Novel Couple in A Fairy Tale
Dongeng Sebelum Tidur
..., and they live happily ever after.
Brak!
Gadis kecil di atas tempat tidur menutup buku dongeng sembari menatap gadis yang lebih besar di sebelahnya. Suara bantingan itu bukan berasal dari buku, melainkan dari luar kamar. Keduanya masih berpandangan sampai terdengar suara gelas pecah diiringi makian yang mengerikan.
"Tidur, yuk!" Gadis yang lebih besar mengambil buku lalu menarik selimut, tapi gadis kecil menggeleng. Tak memedulikan ajakan sang kakak, gadis kecil itu justru membuka sedikit pintu kamar.
Dari celah pintu matanya menatap dua orang dewasa sedang bertengkar.

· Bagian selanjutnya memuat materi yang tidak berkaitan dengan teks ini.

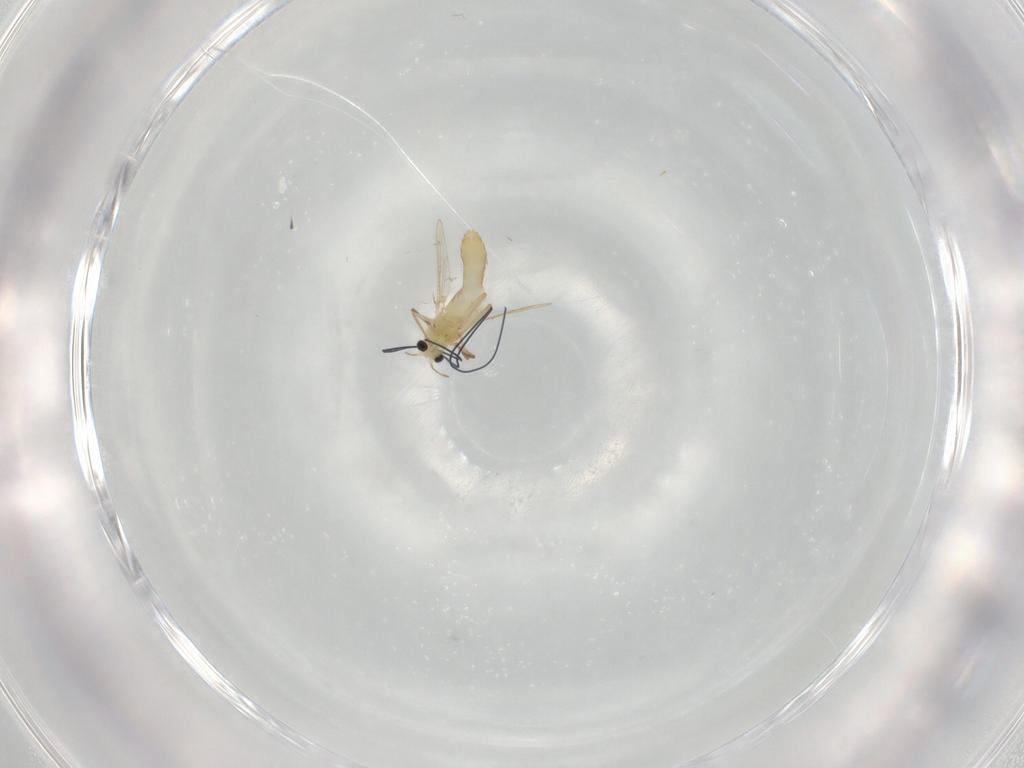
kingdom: Animalia
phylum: Arthropoda
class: Insecta
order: Diptera
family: Chironomidae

"Penyihir tak tahu malu!" Terdengar sahutan lain dari arah belakang. Seorang wanita tua berjalan sambil memaki wanita yang dia sebut sebagai penyihir. Gadis kecil itu mengerutkan dahi, tak mengerti mengapa ibunya dipanggil sebagai penyihir.
"Aku menikah denganmu bukan untuk membuat putriku menderita!" Kali ini kerutan di dahi sang gadis semakin membesar. Itu suara ayahnya. Suara yang membuatnya bingung, karena dalam buku yang dia baca pangeran tidak berbicara kasar. Tapi kini sederet makian keluar dari mulut ayahnya, ditujukan pada ibunya yang hanya diam.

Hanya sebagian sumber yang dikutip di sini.